Invesco QQQ Trust Series 1, more commonly known by its ticker symbol QQQ, is insanely popular. It was originally launched in 1999 and boasts a long track record of mirroring the performance of the Nasdaq-100 index. It’s regularly one of the hottest equity ETFs in the US.
The Nasdaq-100 index tracks the 100 largest non-financial companies listed on the Nasdaq Stock Exchange. Investing in QQQ can add a concentrated dose of growth potential to your investing portfolio.
QQQ’s longevity and impressive management solidify its position as a leading player for investors seeking exposure to the top companies on the Nasdaq.
What is QQQM?
While QQQ reigns supreme in terms of history, QQQM emerged as a challenger in 2020. This new ETF offers a compelling alternative for cost-conscious investors. QQQM tracks the exact same Nasdaq-100 index that QQQ does. Therefore it provides the exact same exposure.
However, QQQM achieves this by employing a more streamlined structure. There is less liquidity in QQQM stock, making it slightly more challenging to sell and buy. This also leads to a lower expense ratio, though.
QQQ vs. QQQM: Which Fund is Right for You?
Choosing between these two ETFs requires you to keep several things in mind. We’ll take a look at the most important aspects below.
Fees and Risks
Choosing between QQQ and QQQM comes down to a careful consideration of fees and risk tolerance.
Every ETF charges an annual fee, known as an expense ratio. This fee covers the ETF’s operational cost. The fee is described as a percentage of the fund’s assets and directly eats into your returns. QQQM boasts a lower expense ratio compared to QQQ. That translates to keeping more of your hard-earned returns in your pockets.
When evaluating risk, a key metric to consider is Beta. Beta measures an investment’s volatility compared to the overall market. The market’s volatility is 1, so any investment with a beta of 1 is about as volatile as the market as a whole.
A beta of less than 1 means the stock is more stable, while a beta of more than 1 means the investment is less stable.
Since both QQQ and QQQM track the same Nasdaq-100 index, their betas are very similar to the market. One is not necessarily more risky than the other.
When it comes to risk measured by Beta, you’re not making a significant trade-off between QQQ and QQQM. The deciding factor becomes the expense ratio, where QQQM offers a potential cost advantage.
Historical Performance
Due to their identical holdings, which mirror the Nasdaq-100 index, these ETFs’ long-term performance is very similar. There is a slight variation due to factors like expense ratio and inception dates, but the overall return is very close.
It’s important to note that past performance is not necessarily indicative of future results, but this similarity highlights the fact that with either ETF, you’re essentially investing in the same underlying basket of companies.
Liquidity
Liquidity is how easy it is to buy or sell an asset. When something is very liquid, it means you can cash out easily. Due to its larger size and longer history, QQQ boasts very good liquidity, while QQQM is slightly less good.
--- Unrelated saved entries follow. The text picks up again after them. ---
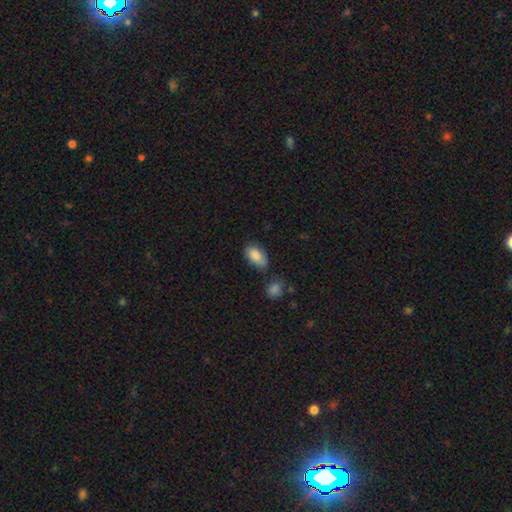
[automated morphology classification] Overall: smooth (85%). How rounded: in between (93%). Merging: none (61%; minor disturbance 24%).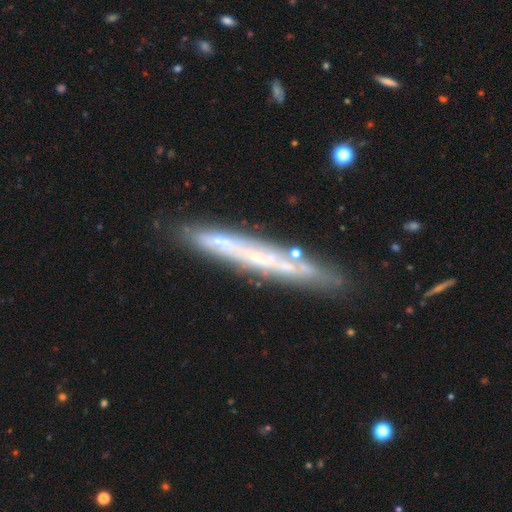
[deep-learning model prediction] featured or disk 65%, smooth 28%, star or artifact 7%. Down the decision tree: edge-on disk — yes (84%); edge-on bulge — none (84%); merging — none (80%).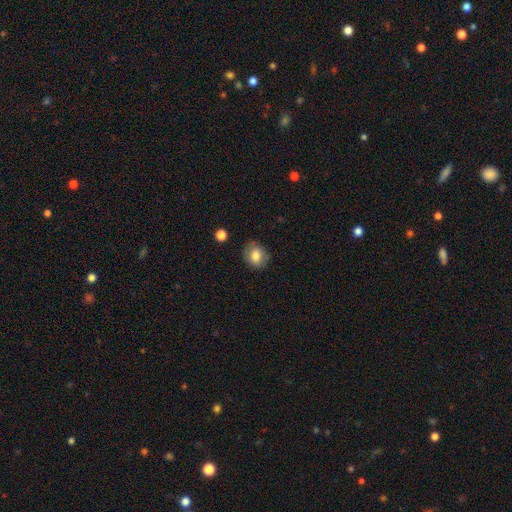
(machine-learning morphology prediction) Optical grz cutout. It shows a smooth galaxy with no disk features (79%) that is round (58%). Merging: none (80%).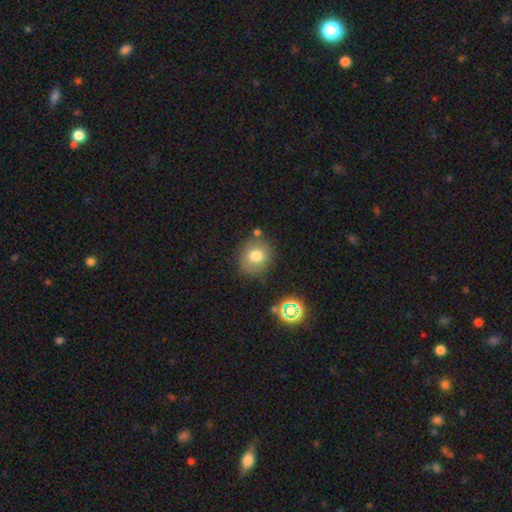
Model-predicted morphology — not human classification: Smooth or featured?
  - smooth: 74% *
  - featured or disk: 13%
  - star or artifact: 12%
How rounded?
  - round: 81% *
  - in between: 18%
  - cigar-shaped: 1%
Merging?
  - none: 77% *
  - minor disturbance: 13%
  - merger: 6%
  - major disturbance: 4%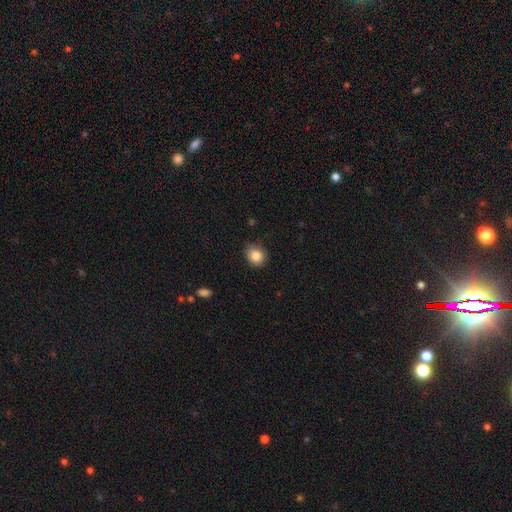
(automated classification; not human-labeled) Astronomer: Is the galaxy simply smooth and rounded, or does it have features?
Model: smooth — 86%.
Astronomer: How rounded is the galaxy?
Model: round — 67%.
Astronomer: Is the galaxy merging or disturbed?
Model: none — 76%.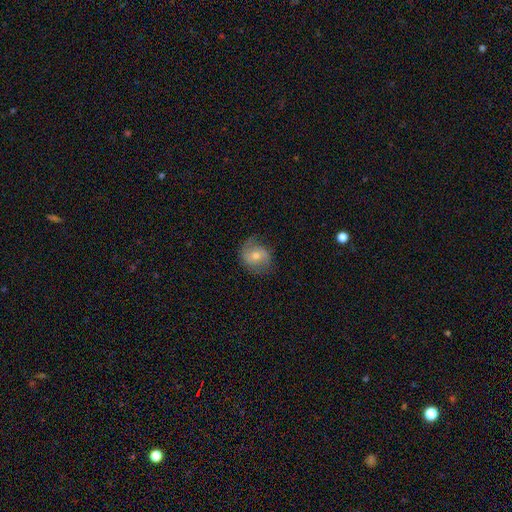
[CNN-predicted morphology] Smooth or featured?
  - featured or disk: 52% *
  - smooth: 38%
  - star or artifact: 10%
Edge-on disk?
  - no: 96% *
  - yes: 4%
Bar?
  - no: 58% *
  - weak: 33%
  - strong: 9%
Spiral arms?
  - yes: 82% *
  - no: 18%
Bulge size?
  - moderate: 57% *
  - small: 38%
  - large: 3%
  - none: 2%
  - dominant: 1%
Merging?
  - none: 72% *
  - minor disturbance: 20%
  - major disturbance: 8%
  - merger: 1%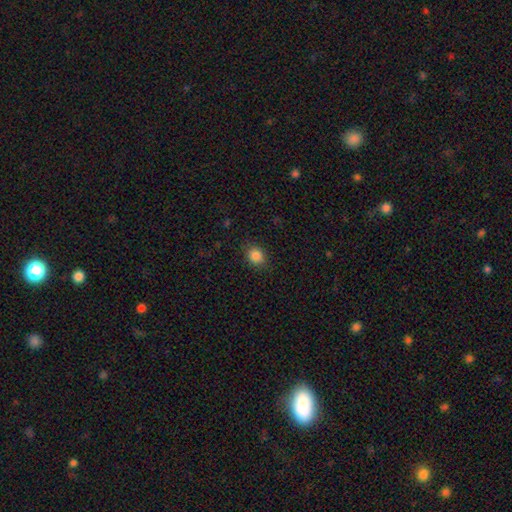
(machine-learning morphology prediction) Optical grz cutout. It shows a smooth galaxy with no disk features (85%) that is round (69%). Merging: none (86%).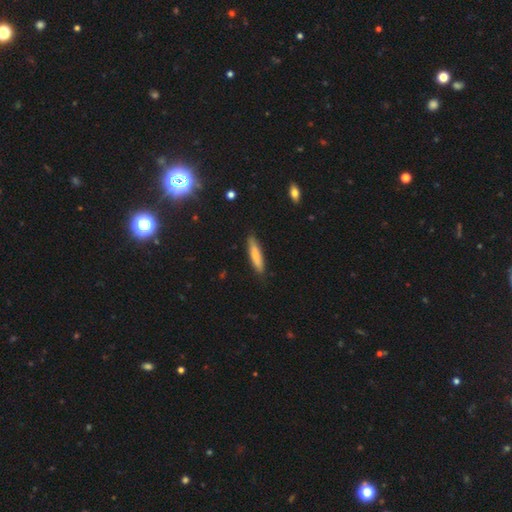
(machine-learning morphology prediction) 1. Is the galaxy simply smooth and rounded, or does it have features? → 74% smooth, 20% featured or disk, 5% star or artifact.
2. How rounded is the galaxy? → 82% cigar-shaped, 17% in between, 1% round.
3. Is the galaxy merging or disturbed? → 87% none, 11% minor disturbance, 2% major disturbance, 1% merger.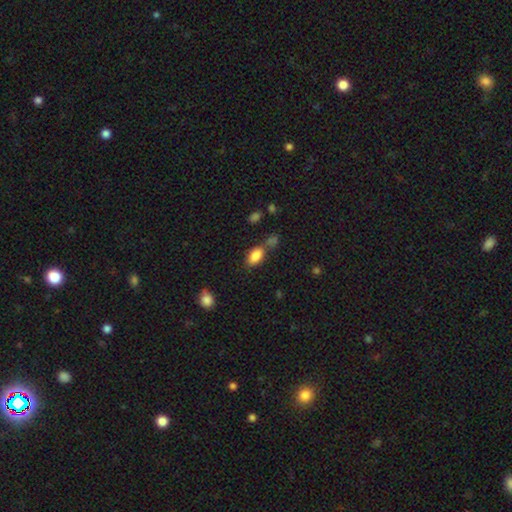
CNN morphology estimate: The model was most divided on "merging": none: 61%, merger: 19%, minor disturbance: 16%, major disturbance: 5%. More confident: how rounded — in between (90%); smooth or featured — smooth (86%).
his translates to tighter bid-ask spreads (the difference between the buying and selling price) and the ability to execute trades more efficiently, especially for larger transactions.
Simply put, QQQ is a more established, liquid ETF, potentially leading to smoother entry and exit points.
The Trade-Off
Both QQQ and QQQM are extremely similar. They both provide investors with a way to invest in the top companies listed on the Nasdaq. The key differentiator boils down to a fundamental trade-off: cost versus liquidity.
- Cost: If keeping expenses low is your top priority, then QQQM may be the best option for you, thanks to its lower expense ratio. This translates to a potentially higher return over time, especially for investors with a buy-and-hold strategy.
- Liquidity: For investors who prioritize the ability to enter and exit positions quickly, particularly short-term traders, QQQ’s superior liquidity might be more valuable. Tighter bid-ask spreads and a larger trading volume translates to smoother execution of trades.
Therefore, for most long-term investors seeking exposure to the Nasdaq-1oo and prioritizing minimal cost, QQQM emerges as a strong contender. However, active traders who want immediate execution and tighter spreads may find QQQ’s higher liquidity advantageous.